▶ THE DATA

::::::::

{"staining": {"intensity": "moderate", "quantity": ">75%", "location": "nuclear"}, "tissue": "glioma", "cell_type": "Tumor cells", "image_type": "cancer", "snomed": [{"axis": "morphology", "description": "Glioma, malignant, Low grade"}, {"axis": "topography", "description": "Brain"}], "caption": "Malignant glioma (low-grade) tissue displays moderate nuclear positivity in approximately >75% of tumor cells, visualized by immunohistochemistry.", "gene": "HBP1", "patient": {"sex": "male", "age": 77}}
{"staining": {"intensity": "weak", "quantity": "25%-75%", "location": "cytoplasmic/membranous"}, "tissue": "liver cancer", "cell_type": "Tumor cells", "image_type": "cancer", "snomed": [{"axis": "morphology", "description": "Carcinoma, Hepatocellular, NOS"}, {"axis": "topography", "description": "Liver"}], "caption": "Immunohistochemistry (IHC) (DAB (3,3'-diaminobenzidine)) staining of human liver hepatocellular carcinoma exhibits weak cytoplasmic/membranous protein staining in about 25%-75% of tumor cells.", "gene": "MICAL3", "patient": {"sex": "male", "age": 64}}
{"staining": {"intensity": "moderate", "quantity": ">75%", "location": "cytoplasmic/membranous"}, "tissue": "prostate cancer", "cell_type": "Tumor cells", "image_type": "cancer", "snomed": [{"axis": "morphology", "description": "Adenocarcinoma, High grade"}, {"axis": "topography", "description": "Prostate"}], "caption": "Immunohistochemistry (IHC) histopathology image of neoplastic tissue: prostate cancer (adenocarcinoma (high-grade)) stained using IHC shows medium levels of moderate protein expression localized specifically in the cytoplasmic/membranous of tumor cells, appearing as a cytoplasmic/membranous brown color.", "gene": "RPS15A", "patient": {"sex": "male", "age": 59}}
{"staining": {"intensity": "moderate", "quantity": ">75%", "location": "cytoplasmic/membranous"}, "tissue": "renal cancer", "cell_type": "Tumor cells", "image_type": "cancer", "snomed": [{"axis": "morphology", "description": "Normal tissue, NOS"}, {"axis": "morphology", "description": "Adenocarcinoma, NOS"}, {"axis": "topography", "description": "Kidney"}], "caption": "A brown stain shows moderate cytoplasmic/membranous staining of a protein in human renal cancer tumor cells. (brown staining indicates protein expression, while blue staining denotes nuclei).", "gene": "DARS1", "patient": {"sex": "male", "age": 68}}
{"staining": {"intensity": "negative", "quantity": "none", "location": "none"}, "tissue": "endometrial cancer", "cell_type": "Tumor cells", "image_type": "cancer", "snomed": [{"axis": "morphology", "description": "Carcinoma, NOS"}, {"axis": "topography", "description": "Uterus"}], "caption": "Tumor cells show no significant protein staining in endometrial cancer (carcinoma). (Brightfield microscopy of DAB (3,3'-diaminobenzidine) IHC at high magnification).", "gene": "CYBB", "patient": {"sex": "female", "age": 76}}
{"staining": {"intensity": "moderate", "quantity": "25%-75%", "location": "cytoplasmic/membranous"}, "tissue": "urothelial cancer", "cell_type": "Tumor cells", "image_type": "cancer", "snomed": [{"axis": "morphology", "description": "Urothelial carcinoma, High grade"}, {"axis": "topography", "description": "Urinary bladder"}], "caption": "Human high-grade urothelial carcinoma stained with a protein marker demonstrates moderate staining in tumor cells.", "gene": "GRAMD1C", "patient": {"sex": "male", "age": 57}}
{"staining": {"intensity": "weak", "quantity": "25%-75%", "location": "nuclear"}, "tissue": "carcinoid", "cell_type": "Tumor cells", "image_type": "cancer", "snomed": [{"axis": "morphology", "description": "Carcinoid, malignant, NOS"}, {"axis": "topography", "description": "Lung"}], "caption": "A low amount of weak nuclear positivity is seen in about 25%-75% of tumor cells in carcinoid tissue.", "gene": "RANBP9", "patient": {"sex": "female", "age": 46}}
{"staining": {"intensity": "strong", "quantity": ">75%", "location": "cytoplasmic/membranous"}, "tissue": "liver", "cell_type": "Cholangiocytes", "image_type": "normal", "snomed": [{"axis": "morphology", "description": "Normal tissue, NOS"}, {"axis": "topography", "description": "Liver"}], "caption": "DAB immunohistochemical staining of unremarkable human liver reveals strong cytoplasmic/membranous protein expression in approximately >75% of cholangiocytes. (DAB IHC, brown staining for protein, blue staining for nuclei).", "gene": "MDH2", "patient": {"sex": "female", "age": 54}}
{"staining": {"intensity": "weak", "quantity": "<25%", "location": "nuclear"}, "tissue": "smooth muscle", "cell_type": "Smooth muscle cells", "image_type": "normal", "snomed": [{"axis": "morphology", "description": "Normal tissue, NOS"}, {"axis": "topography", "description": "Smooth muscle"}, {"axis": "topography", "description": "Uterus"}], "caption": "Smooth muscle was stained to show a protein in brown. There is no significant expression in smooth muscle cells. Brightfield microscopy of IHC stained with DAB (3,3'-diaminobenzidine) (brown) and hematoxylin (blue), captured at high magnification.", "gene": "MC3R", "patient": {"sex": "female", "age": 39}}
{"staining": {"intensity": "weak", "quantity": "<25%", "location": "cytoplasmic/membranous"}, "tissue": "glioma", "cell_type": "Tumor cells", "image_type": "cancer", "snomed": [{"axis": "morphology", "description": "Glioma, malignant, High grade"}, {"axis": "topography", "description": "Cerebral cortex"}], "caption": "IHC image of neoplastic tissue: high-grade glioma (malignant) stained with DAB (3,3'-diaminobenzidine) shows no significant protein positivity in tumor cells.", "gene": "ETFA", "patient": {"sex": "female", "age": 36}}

::::::::

▶ BRIEF
Among the lines of the listing above, which ones contain the word "about"? Show them.

▶ ANSWER TO THE PROBLEM
{"staining": {"intensity": "weak", "quantity": "25%-75%", "location": "cytoplasmic/membranous"}, "tissue": "liver cancer", "cell_type": "Tumor cells", "image_type": "cancer", "snomed": [{"axis": "morphology", "description": "Carcinoma, Hepatocellular, NOS"}, {"axis": "topography", "description": "Liver"}], "caption": "Immunohistochemistry (IHC) (DAB (3,3'-diaminobenzidine)) staining of human liver hepatocellular carcinoma exhibits weak cytoplasmic/membranous protein staining in about 25%-75% of tumor cells.", "gene": "MICAL3", "patient": {"sex": "male", "age": 64}}
{"staining": {"intensity": "weak", "quantity": "25%-75%", "location": "nuclear"}, "tissue": "carcinoid", "cell_type": "Tumor cells", "image_type": "cancer", "snomed": [{"axis": "morphology", "description": "Carcinoid, malignant, NOS"}, {"axis": "topography", "description": "Lung"}], "caption": "A low amount of weak nuclear positivity is seen in about 25%-75% of tumor cells in carcinoid tissue.", "gene": "RANBP9", "patient": {"sex": "female", "age": 46}}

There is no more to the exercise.